En este breve interludio, en esta pausa de la batalla, hubo tiempo para reflexionar y hacer balance de los daños sufridos y las bajas infligidas en el enemigo, y, en ese recuento -lo digo ahora modestamente aunque entonces lo pensé con orgullo- yo salía ciertamente mejor parado. Puesto que si bien los dos estábamos mintiendo, yo con los falsos autores y él fingiendo conocerlos, muy distinta era sin embargo nuestra posición. Mientras que mi mentira era el eje principal de mi estrategia -adoptada voluntariamente, lo cual me permitía adivinar que su juego era a su vez mentira-, su mentira no parecía contar con la posibilidad de que yo mintiese a mi vez, pues de haberlo hecho, jamás se habría lanzado por un camino tan lastimoso y ridículo como el que ahora recorría. De haber persistido en él la honestidad de reconocer su ignorancia -ignorancia por otra parte irreal dado que las obras y los autores eran falsos-, mi adversario hubiera mantenido intacta su dignidad y yo, cansado ya de reiterar un engaño sin frutos, me hubiera dado por satisfecho; habría tomado el primer libro, pagado el importe y salido de la librería con la conciencia serena y jocosa, complacido ante mi propia audacia. Y así debería haber sido.

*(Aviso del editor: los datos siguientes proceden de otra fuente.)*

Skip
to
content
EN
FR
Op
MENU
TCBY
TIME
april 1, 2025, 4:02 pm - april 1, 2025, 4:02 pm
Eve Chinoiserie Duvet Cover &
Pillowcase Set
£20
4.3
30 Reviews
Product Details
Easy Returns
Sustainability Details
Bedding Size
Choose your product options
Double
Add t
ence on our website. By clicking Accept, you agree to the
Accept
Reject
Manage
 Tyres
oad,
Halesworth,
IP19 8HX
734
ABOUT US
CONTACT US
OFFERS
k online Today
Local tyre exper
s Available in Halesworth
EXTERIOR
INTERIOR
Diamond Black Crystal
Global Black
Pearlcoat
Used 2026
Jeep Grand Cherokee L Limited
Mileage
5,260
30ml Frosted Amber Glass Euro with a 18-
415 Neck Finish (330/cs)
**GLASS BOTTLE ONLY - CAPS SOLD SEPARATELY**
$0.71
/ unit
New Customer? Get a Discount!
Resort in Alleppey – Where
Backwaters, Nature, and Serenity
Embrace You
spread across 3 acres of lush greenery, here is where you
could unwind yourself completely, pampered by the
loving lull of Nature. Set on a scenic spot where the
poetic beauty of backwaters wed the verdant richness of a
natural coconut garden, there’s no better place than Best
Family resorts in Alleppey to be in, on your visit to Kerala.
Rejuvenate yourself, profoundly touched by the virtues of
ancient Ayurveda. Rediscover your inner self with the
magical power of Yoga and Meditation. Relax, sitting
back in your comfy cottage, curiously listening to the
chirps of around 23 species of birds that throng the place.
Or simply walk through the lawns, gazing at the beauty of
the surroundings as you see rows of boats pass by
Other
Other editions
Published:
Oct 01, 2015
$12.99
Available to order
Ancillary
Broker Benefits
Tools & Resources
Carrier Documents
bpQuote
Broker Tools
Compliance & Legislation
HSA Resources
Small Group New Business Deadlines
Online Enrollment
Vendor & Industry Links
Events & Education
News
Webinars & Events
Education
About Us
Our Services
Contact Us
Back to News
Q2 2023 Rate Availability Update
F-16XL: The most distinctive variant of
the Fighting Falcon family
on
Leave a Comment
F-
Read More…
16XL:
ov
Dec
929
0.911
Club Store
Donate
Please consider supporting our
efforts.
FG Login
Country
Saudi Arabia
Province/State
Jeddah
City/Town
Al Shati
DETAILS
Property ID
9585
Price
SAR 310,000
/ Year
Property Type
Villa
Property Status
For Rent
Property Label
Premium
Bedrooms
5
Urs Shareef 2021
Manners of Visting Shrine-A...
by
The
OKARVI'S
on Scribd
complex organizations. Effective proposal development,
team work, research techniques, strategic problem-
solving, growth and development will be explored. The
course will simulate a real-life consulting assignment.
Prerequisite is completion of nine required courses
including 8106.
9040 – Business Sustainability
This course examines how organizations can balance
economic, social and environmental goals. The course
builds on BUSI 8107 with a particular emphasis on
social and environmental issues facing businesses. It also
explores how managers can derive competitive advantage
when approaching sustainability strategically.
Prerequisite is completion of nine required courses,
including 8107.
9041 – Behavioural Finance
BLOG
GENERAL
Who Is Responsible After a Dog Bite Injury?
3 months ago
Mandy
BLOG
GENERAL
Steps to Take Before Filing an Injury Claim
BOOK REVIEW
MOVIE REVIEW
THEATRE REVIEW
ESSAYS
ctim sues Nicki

Pero no. Aquel hombre había optado por adentrarse en un sendero sin retorno. La inaceptación de su desconocimiento le hacía serpear, inconsciente de ello, por los márgenes de un insondable abismo de ridículo del cual yo, sólo yo en este vasto planeta, era testigo. Como consecuencia de ello, a mi inicial euforia triunfal le fue paulatinamente siguiendo, conforme el librero buscaba y rebuscaba libros inexistentes, cierta melancolía, un aturdimiento fatigoso de presenciar, y en mayor medida haber provocado, una pantomima tan grotesca. El gesto cada vez más desconcertado de mi oponente -sometido por completo a la tiránica mentira de mis peticiones, fustigando su intelecto con cada una de aquellas obras que escapaban a su alcance- a estas alturas no era ya el espejo cómico en el que se reflejaba mi insensata superioridad, sino un espectáculo triste, patético y sin justificación. Perdí mi firmeza. Sentía piedad y desprecio a partes iguales hacia aquel ser soberbio que, arrinconado en su propio juego, reaccionaba de un modo casi demente. Aquello ya no era un duelo de dos adversarios sobre una balanza equilibrada; el espíritu de competición -deportivo, a fin de cuentas- se había desvanecido. Ya no quedaba más que tortura, sin elegancia, sin esgrima verbal, sin sutilezas.
Llamé entonces al hombre, que se hallaba en esos momentos reptando por entre las cajas del almacén. Sostenía con gran firmeza que allí había visto el libro que buscaba, y regresó por tanto mientras se sacudía el polvo y me aseguraba:
-Sé que está ahí. Lo recuerdo del último inventario…, en fin, si tiene usted un poco de paciencia seguro que doy con…
-No deje, ya vendré otro día -contesté, y me dispuse a enmendar el daño de mi argucia-. Lo que sí quería, ahora me acuerdo, es un ejemplar de Crimen y castigo, si es que lo tiene.
Sus ojos cobraron nueva luz en la atmósfera turbia y polvorienta de la tienda.
-¡Ah! ¡Fiodor Dostoievski! Grandísimo autor, ¡novela excepcional!
Renovado en el acto, me mostró varias ediciones de la obra y me aleccionó sobre calidades de impresión, prólogos, traducciones y forrados en cuero. Finalmente, tomé la más cara y pedí el total por los dos libros. Me despidió en la puerta con idéntica sonrisa a la que mostró cuando entré una hora antes. Examinando su rostro, ninguna traza parecía quedar de su alterada compostura de minutos antes. El pedido satisfecho parecía haber borrado todo rastro de sus infructuosas idas y venidas por la tienda. Él se sentía plenamente ganador.
Salí a la calle sintiendo un escalofrío que recorría desbocado todas mis terminaciones nerviosas. Mientras caminaba por la avenida con el paquete bajo el brazo, me embargó una profunda sensación de derrota, abatimiento e incluso náuseas. Y es que la inconsciencia, así a bocajarro, puede llegar a ser sin duda el arma más fulminante de todas.